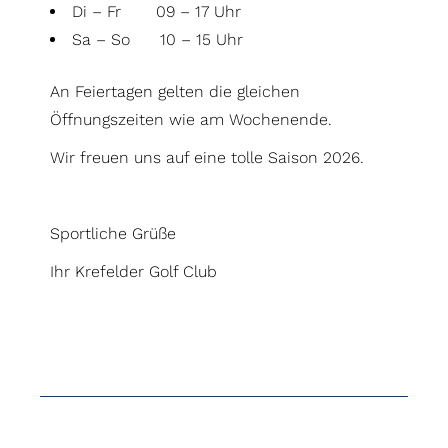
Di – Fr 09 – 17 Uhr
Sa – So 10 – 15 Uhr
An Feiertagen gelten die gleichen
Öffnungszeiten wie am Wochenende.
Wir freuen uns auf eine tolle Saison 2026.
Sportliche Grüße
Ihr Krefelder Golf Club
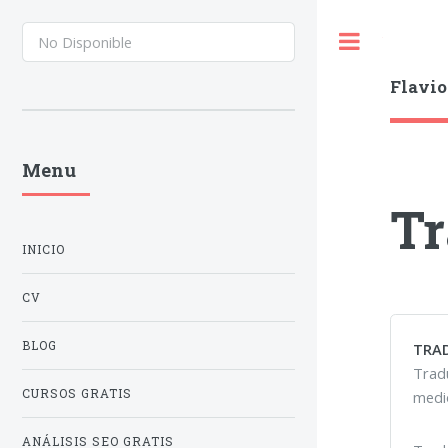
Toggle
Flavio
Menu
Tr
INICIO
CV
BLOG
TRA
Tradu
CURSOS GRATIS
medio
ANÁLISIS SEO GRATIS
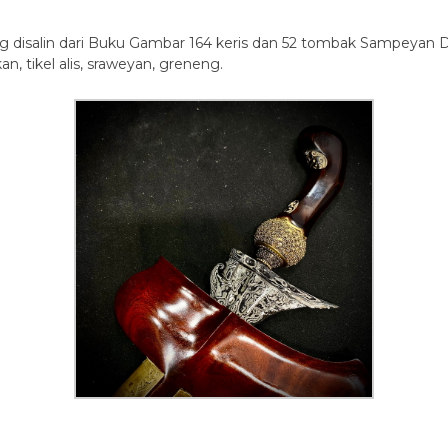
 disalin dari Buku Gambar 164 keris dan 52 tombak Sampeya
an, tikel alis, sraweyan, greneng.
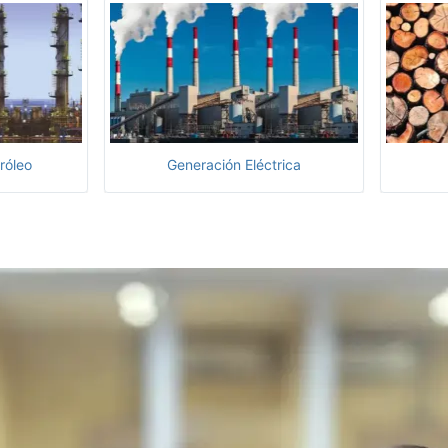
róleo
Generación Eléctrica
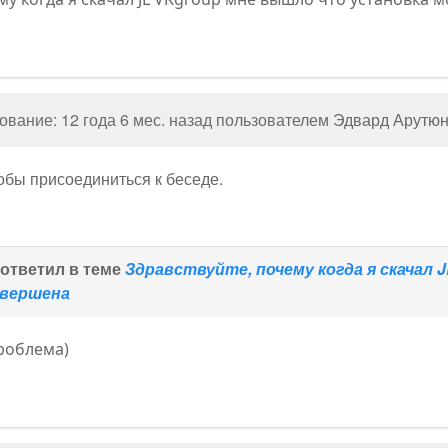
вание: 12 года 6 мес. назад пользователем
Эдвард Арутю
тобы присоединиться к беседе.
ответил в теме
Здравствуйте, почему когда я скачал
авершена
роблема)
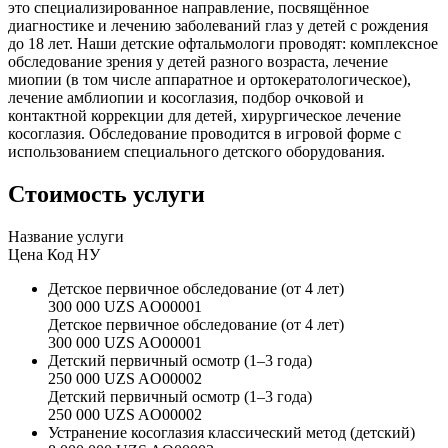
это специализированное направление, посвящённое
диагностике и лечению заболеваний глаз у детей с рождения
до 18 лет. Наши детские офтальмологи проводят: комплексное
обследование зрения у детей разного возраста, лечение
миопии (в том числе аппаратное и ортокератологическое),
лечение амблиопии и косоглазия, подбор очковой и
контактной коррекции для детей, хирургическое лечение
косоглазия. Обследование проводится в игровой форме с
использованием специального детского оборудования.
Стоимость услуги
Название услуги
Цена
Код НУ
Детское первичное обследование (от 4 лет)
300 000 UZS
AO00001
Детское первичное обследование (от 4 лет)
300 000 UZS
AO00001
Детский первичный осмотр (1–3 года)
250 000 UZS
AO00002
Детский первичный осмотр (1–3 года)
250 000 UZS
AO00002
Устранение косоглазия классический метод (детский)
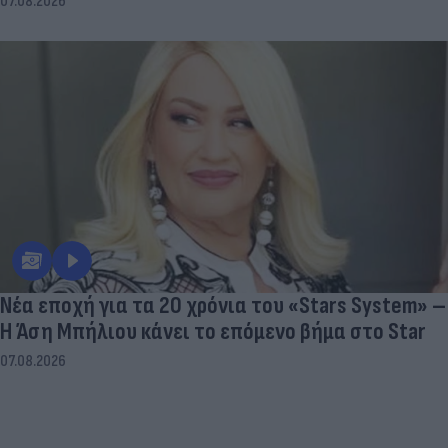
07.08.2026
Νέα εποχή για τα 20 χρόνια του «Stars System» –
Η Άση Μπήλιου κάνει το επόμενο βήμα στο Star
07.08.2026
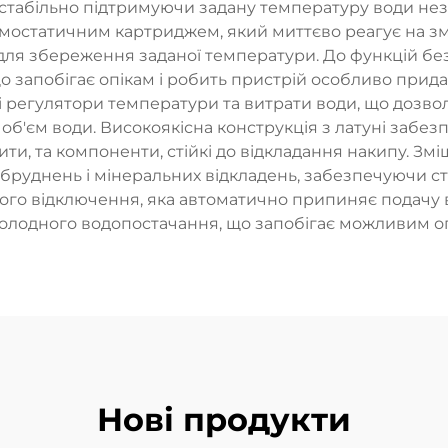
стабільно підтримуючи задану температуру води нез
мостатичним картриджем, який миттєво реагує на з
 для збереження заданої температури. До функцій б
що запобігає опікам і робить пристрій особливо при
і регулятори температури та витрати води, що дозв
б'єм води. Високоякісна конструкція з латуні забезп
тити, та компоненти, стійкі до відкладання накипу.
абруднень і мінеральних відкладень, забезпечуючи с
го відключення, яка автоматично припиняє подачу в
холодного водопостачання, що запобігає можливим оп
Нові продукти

- - - -

> **Written task**
Every entry above needs to be retyped exactly; drop the pictures.

> **Task result**
Di – Fr 09 – 17 Uhr
Sa – So 10 – 15 Uhr
An Feiertagen gelten die gleichen
Öffnungszeiten wie am Wochenende.
Wir freuen uns auf eine tolle Saison 2026.
Sportliche Grüße
Ihr Krefelder Golf Club
Toggle
Flavio
Menu
Tr
INICIO
CV
BLOG
TRA
Tradu
CURSOS GRATIS
medio
ANÁLISIS SEO GRATIS
 disalin dari Buku Gambar 164 keris dan 52 tombak Sampeya
an, tikel alis, sraweyan, greneng.
róleo
Generación Eléctrica
вание: 12 года 6 мес. назад пользователем
Эдвард Арутю
тобы присоединиться к беседе.
ответил в теме
Здравствуйте, почему когда я скачал
авершена
роблема)
это специализированное направление, посвящённое
диагностике и лечению заболеваний глаз у детей с рождения
до 18 лет. Наши детские офтальмологи проводят: комплексное
обследование зрения у детей разного возраста, лечение
миопии (в том числе аппаратное и ортокератологическое),
лечение амблиопии и косоглазия, подбор очковой и
контактной коррекции для детей, хирургическое лечение
косоглазия. Обследование проводится в игровой форме с
использованием специального детского оборудования.
Стоимость услуги
Название услуги
Цена
Код НУ
Детское первичное обследование (от 4 лет)
300 000 UZS
AO00001
Детское первичное обследование (от 4 лет)
300 000 UZS
AO00001
Детский первичный осмотр (1–3 года)
250 000 UZS
AO00002
Детский первичный осмотр (1–3 года)
250 000 UZS
AO00002
Устранение косоглазия классический метод (детский)
07.08.2026
Νέα εποχή για τα 20 χρόνια του «Stars System» –
Η Άση Μπήλιου κάνει το επόμενο βήμα στο Star
07.08.2026
стабільно підтримуючи задану температуру води нез
мостатичним картриджем, який миттєво реагує на з
 для збереження заданої температури. До функцій б
що запобігає опікам і робить пристрій особливо при
і регулятори температури та витрати води, що дозв
б'єм води. Високоякісна конструкція з латуні забезп
тити, та компоненти, стійкі до відкладання накипу.
абруднень і мінеральних відкладень, забезпечуючи с
го відключення, яка автоматично припиняє подачу в
холодного водопостачання, що запобігає можливим оп
Нові продукти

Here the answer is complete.